LEAVING THE HOUSE
The first step to leaving the house is getting yourself ready, which has been a piece of cake since you were old enough to tie your own shoes. With more kids, you just add more steps--step one for you to get ready, step two a child, step three another child, and so on. Simple.
Now cue the fights when the child doesn’t want that shirt, or those pants, or those shoes. There’s the younger child who does want to wear shoes, but can’t put them on by herself; and then there’s the oldest child, who CAN put them on, but now doesn’t want to. And then there’s the baby, all giggly and drooly in the carseat in the front room, spitting up or pooping quite happily right after you buckled him in. Or maybe it’s the middle child who smells suspicious as you open the door.
Or maybe it’s both. It happens.
Eventually you get to the step that involves the diaper bag and everything you can’t forget: two sets of diapers, diaper cream, two sets of back-up clothes, wipes, changing pad, a pacifier, snacks, drinks, nursing cover, burp rag, cell phone, wallet, sanity (I often forget this one).
━━━━
APPLY WHAT YOU READ
1. Print the part of the piece on leaving the house between "Now cue the" and "forget this one).", inclusive.
2. Proceed with the piece on leaving the house, picking up after its final sentence.
The material that comes next has no connection to the piece on leaving the house.

THE DATA
━━━━
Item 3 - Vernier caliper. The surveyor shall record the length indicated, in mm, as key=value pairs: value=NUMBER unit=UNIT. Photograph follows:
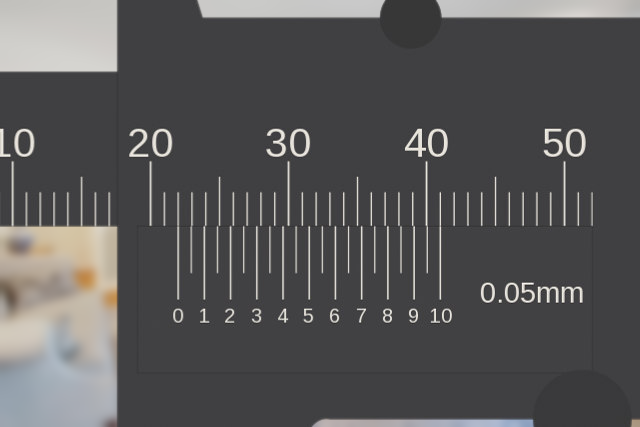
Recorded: value=22.0 unit=mm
━━━━
EXERCISE RESPONSES
1.
Now cue the fights when the child doesn’t want that shirt, or those pants, or those shoes. There’s the younger child who does want to wear shoes, but can’t put them on by herself; and then there’s the oldest child, who CAN put them on, but now doesn’t want to. And then there’s the baby, all giggly and drooly in the carseat in the front room, spitting up or pooping quite happily right after you buckled him in. Or maybe it’s the middle child who smells suspicious as you open the door.
Or maybe it’s both. It happens.
Eventually you get to the step that involves the diaper bag and everything you can’t forget: two sets of diapers, diaper cream, two sets of back-up clothes, wipes, changing pad, a pacifier, snacks, drinks, nursing cover, burp rag, cell phone, wallet, sanity (I often forget this one).

2.
Then we reach what I consider my nemesis. . .nemeses?. . .the carseats. You wrestle all the straps and snaps and buckles and you win, eventually.
By the time you reach your destination, you’re wondering why you’re not in Jamaica for a four-day vacation, because you certainly spent enough time and effort to get you there.
But no, it’s only Wal-Mart.
POOP
Right from day one, you’re immersed in a new world of poop. You clean the last bout of sticky tar-like poop off your baby’s little bum. You keep track of dirty diapers to make sure your baby’s healthy. In the days that follow, poop will cover blankets, your clothes, your couch. It will fill baby’s diaper and beyond. It’ll turn baby’s back or tummy orange.
As your child grows, your new worst nightmare is your child squirming and rolling during a diaper change, threatening to land that poopy bum on anything but the changing pad.
Your schedule revolves around their poop. Smell a little something at family dinner? Time for a change! Got your toddler all set with clothes changed, shoes on, and heading out the door? Their favorite time to poop! Missed a call on your phone or at the door while you were cleaning up the yuck? It’s nothing personal. Want to go swimming but your little one hasn’t taken care of their daily business yet? Might want to wait on that.
It just gets better when more pooping bums come along. On some mornings they all go at the same time, so by the time I’m done with it all, I can barely walk down the hallway without keeling over.
Then there’s potty training. . . . . . . . . .that’s all I’m gonna say.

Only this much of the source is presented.